En ese entonces todavía no habían quedado atrás el tango, ciertas variantes del jazz ni los compases europeos de la polka, el pasodoble y la tarantela, que sobre todo en el interior continuaban vigentes en los clubes donde transcurrían las reuniones festivas. Pero quienes deseaban lucirse en la danza debían ponerse al día según lo indicaba la novedad, porque allí se concentraban las ceremonias de seducción en un tiempo en que casi nadie tenía siquiera un teléfono fijo. Bailar bien sumaba muchos puntos en el coqueteo que solía entablarse ante la mirada escrutadora de los chaperones que cuidaban que la cosa no pasara a mayores.

El gran avance que se dio en los cincuenta fue la sensualidad explícita que iban tomando los movimientos de los bailarines, tanto en la selección de canciones tropicales como en la furia rocanrolera que prescribía requiebres de cadera y sacudones de pelvis. Quizás por ese motivo, que dejaba abierta la puerta a un erotismo ingenuo, todos estos géneros podían animar una misma velada, porque si bien no provenían de idéntico origen, sí coincidían en cuanto a su fin. Tuvo que pasar mucho tiempo hasta que la sensibilidad rockera se independizara y nucleara a sus fanáticos en exclusiva.

Algo de esto se percibe en “Venga a bailar el rock”, una película nacional de 1957 que ha sido rescatada por el Festival Escenario y que fue alojada en la plataforma Cont.ar a partir del mes de diciembre. Bajo la dirección de Carlos Marcos Stevani y con los protagónicos de Eber Lobato, Nélida Lobato y Alberto Anchart, esta cinta de apenas 60 minutos de duración es una cándida comedia musical en la que se puede apreciar la performance de Eddie Pequenino y sus Rockers, una de las primeras orquestas al estilo de Bill Haley & His Comets que hubo en el país.
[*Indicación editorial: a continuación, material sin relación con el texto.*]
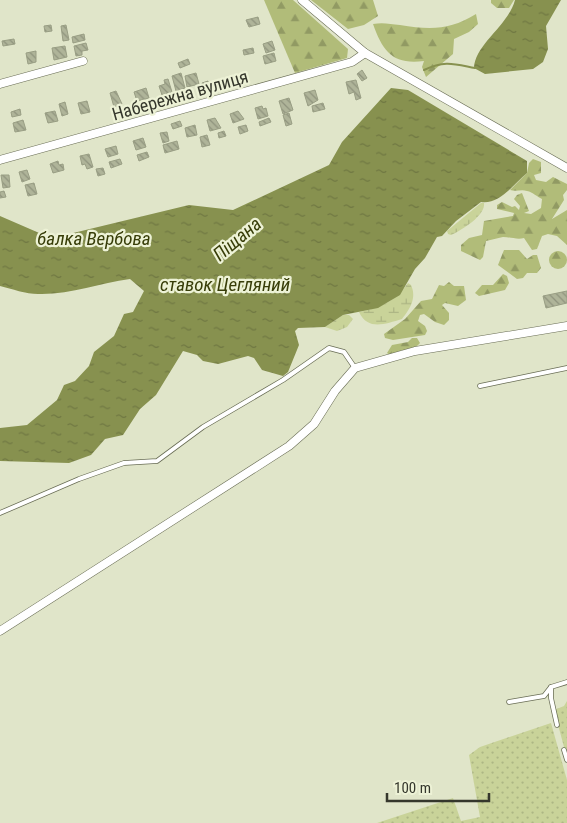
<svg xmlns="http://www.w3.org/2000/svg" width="567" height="823" font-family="'Roboto Condensed',sans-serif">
<defs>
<pattern id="grass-dots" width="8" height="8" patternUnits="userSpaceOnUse" patternTransform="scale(1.25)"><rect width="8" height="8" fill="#c9d399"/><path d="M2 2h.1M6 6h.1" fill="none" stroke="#adb684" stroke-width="1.8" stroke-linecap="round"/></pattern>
<pattern id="forest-firs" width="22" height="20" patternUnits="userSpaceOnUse" patternTransform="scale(1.25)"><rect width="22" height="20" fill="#b1bc79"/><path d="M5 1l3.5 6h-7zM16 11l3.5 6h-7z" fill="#919a63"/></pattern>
<pattern id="wetland-marsh" width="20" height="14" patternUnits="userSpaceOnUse" patternTransform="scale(1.25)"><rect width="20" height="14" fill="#c9d399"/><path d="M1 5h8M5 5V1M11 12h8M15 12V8" fill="none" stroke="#adb684"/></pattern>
<pattern id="water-ripples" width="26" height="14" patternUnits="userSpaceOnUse" patternTransform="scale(1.25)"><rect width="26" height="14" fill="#87914f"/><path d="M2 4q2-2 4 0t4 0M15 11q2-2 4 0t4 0" fill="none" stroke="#6f7742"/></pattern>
<pattern id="building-back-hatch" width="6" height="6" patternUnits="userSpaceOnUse" patternTransform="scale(1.25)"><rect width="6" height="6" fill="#afb499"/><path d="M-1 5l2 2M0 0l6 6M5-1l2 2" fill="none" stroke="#8f937d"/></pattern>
</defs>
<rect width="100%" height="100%" fill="#e0e5c9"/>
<!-- grass -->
<g fill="url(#grass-dots)">
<path d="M567 701V758L554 710 564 706Z"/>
<path d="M551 723 567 780V823H377L453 798 461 821 480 817 469 755 480 747Z"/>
</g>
<!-- forest -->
<g fill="url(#forest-firs)">
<path d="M264 0H293L348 49 347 58 295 73Z"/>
<path d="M311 0H373L378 16 364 25 348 29Z"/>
<path d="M491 0H514L509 8H497L491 3Z"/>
<path d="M476 14 478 24 469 32 454 39 453 54 426 77 422 67 424 61C393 65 383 52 373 24 383 22 390 24 400 25 431 30 450 30 476 14Z"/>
<path d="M533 159 541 162V173L534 175 536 180 546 182 553 177 567 184V190L563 195 564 200 552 219 567 210V245L557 236 548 234 542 236 537 249 532 250 524 238C517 240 511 237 503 237 497 238 492 240 486 241L483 257 480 260 461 251V245L469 238 482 235 484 221 513 216 514 213 497 209V205L502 202 512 207 515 206 519 210 520 206 514 199 517 195 522 193 529 211 524 213 531 214 541 208 542 199C537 197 533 192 527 191 521 189 517 192 510 190L527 173 529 163Z"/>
<path d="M504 250H519L527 259 533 255H537L541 268 537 273H527L523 278 517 279 498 265Z"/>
<circle cx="558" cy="260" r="9"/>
<path d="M503 274 507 276 509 283 505 290 479 296 475 293 482 285H493Z"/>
<path d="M449 282 454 286H464L466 300 458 306 445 303 442 305 449 313V320L444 325 435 322 424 314 420 315 418 321 425 326 427 331 425 335 393 340 385 338 384 334 405 319 421 301 432 299 439 285 444 286Z"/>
<path d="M412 338H417L420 343 413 350H402L391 356 387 353 392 345 408 342Z"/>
</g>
<!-- wetland -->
<g fill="url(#wetland-marsh)">
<path d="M481 203H484C486 215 462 230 451 235L448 234 447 231Z"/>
<path d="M408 283 411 285C417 298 410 309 402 319 385 324 368 331 359 312 380 308 396 301 408 283Z"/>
<path d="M343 315H349L353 319 347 327 337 331 325 327Z"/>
</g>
<!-- water -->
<g fill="url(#water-ripples)">
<path d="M515 0H561L546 26 548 49 543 62 533 69 485 74 474 68C475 44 508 26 515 0Z"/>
<path d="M391 88 408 90 527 161V173C514 184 499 205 481 202L456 221 442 236 437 237 425 258 415 269 400 295 378 308 343 315 325 327 298 328 295 331 299 345 288 372 283 376 262 370 254 358 248 356 218 364 203 361 197 355 183 351 156 395 140 409 123 435 105 439 91 455 69 463 0 461V428L27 425 57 400 64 385 75 381 89 366 94 352 114 336 124 314 133 312 144 291 130 279C99 283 70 295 38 294 26 294 12 289 0 286V216L60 242 69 234 189 205 233 210 329 165 342 142Z"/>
</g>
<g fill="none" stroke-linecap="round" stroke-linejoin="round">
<!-- stream -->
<path stroke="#87914f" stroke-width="2" d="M424 70C445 60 454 64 475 68"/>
</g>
<!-- building -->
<g fill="url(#building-back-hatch)" stroke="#999e84">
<path d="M258 17 260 24 249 27 246 20Z"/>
<path d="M51 25 52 31 45 32 44 26Z"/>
<path d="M66 25 69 40 63 41 61 26Z"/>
<path d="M84 34 85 40 73 43 72 37Z"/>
<path d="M14 39 15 44 3 46 2 41Z"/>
<path d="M272 41 275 50 266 53 263 44Z"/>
<path d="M86 43 88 50 82 51V55L76 56 74 46Z"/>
<path d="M65 46 67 57 54 60 52 48Z"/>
<path d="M253 48 254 53 244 55 243 50Z"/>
<path d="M36 51V62L28 64 26 53Z"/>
<path d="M274 53 276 61 265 64 263 56Z"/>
<path d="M188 59 190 64 180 68 178 63Z"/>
<path d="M362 70 367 78 362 81 357 74Z"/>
<path d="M181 73 185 88 176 91 172 76Z"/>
<path d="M196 73 199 84 187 87 185 76Z"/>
<path d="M168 79 172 92 162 95 159 86 165 84 164 80Z"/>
<path d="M356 80 361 98 356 100 354 92 349 94 346 82Z"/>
<path d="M208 81 210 90 204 91 202 83Z"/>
<path d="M146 88 149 98 137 101 134 92Z"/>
<path d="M315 90 318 100 308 106 304 93Z"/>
<path d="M116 91 122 104 114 107 110 93Z"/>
<path d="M289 98 293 110 283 114 279 101Z"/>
<path d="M87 101 90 112 81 114 78 103Z"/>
<path d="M65 102 68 114 62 116 59 104Z"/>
<path d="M323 103 325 109 313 112 312 106Z"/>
<path d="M262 106 263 109 266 108 268 116 258 119 255 108Z"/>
<path d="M20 109 21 115 12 117 11 112Z"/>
<path d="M55 111 58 121 48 123 45 113Z"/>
<path d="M238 111 244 119 233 123 230 114Z"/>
<path d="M289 113 292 124 286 126 283 115Z"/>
<path d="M215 118 221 128 210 131 207 120Z"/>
<path d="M269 118 271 122 260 126 259 122Z"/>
<path d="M23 120 26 130 15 132 13 123Z"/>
<path d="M180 121 182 126 173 129 171 124Z"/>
<path d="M195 125 197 135 187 137 185 128Z"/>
<path d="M246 125 248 131 240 134 238 127Z"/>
<path d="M224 131 226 136 219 138 218 133Z"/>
<path d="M167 132 169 141 163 143 160 133Z"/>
<path d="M207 135 210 145 202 147 200 137Z"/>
<path d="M143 138 146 147 136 150 133 141Z"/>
<path d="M177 141 179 149 165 153 163 145Z"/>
<path d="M116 146 118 154 108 157 105 149Z"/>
<path d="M147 152 149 157 139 161 137 155Z"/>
<path d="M89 154 93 167 87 169 85 164 82 165 80 156Z"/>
<path d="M120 159 122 164 111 168 109 162Z"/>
<path d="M58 161 59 165 63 164 64 170 53 173 50 164Z"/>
<path d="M103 168 105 174 98 176 96 169Z"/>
<path d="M27 170 30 179 22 182 19 172Z"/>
<path d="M1 175H9L10 187 3 188Z"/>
<path d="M34 183 37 194 28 196 25 185Z"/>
<path d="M4 191 6 197 0 198V192Z"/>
<path d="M567 291V303L546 308 543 296Z"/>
</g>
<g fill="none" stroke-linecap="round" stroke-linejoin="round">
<!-- lane casing -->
<g stroke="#696d55" stroke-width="5.5">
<g id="lane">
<path d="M480 386 567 368"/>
<path d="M0 513 79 479 124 463 157 461 203 427 283 380 329 348 344 352 355 368"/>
<path d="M551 687V698L557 725"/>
<path d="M509 702 544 696 551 687 567 682"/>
<path d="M564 750 567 760"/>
</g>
</g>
<!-- street casing -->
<g stroke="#696d55" stroke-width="9">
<g id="street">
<path d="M302 0 365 53 567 168"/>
<path d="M0 84 83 61"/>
<path d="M0 160 352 62 365 53"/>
<path d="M0 631 289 446 314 424 335 391 355 368 415 351 567 326"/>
</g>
</g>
<!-- lane -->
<use href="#lane" stroke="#fff" stroke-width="4"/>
<!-- street -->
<use href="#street" stroke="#fff" stroke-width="8"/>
</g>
<g text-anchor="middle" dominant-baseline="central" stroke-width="4.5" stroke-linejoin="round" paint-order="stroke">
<!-- street labels -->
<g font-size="18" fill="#35372c" stroke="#edf2d6">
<text transform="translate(180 95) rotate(-16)">Набережна вулиця</text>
</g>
<!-- water labels -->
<g font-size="19" font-style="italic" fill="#373d08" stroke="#edf2d6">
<text x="94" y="238">балка Вербова</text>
<text transform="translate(237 239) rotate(-40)">Піщана</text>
<text x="225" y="284">ставок Цегляний</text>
</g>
</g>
<!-- scale -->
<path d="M387 793v8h102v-8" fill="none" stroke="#35372c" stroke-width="2.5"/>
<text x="394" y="793" font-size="15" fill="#35372c" stroke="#edf2d6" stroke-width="4" paint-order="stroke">100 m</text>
</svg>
Sin embargo, en esta historia de un grupo de jóvenes que organiza a pulmón un espectáculo en un teatro, esa banda es tan relevante como el bailaor y cantante flamenco Pedrito Rico, como el zarandeo rumbero de la vedette cubana Amelita Vargas o como el ritmo contagioso del grupo instrumental chileno Los Caribes. Se comprende allí que, pese el título del filme, el rock aún no había ascendido de categoría y permanecía entremezclado con otras corrientes de las que luego tomaría distancia. En ocasión del estreno de este título, nada hacía pensar que el rocanrol iba dejar de ser una tormenta pasajera para tornarse un huracán.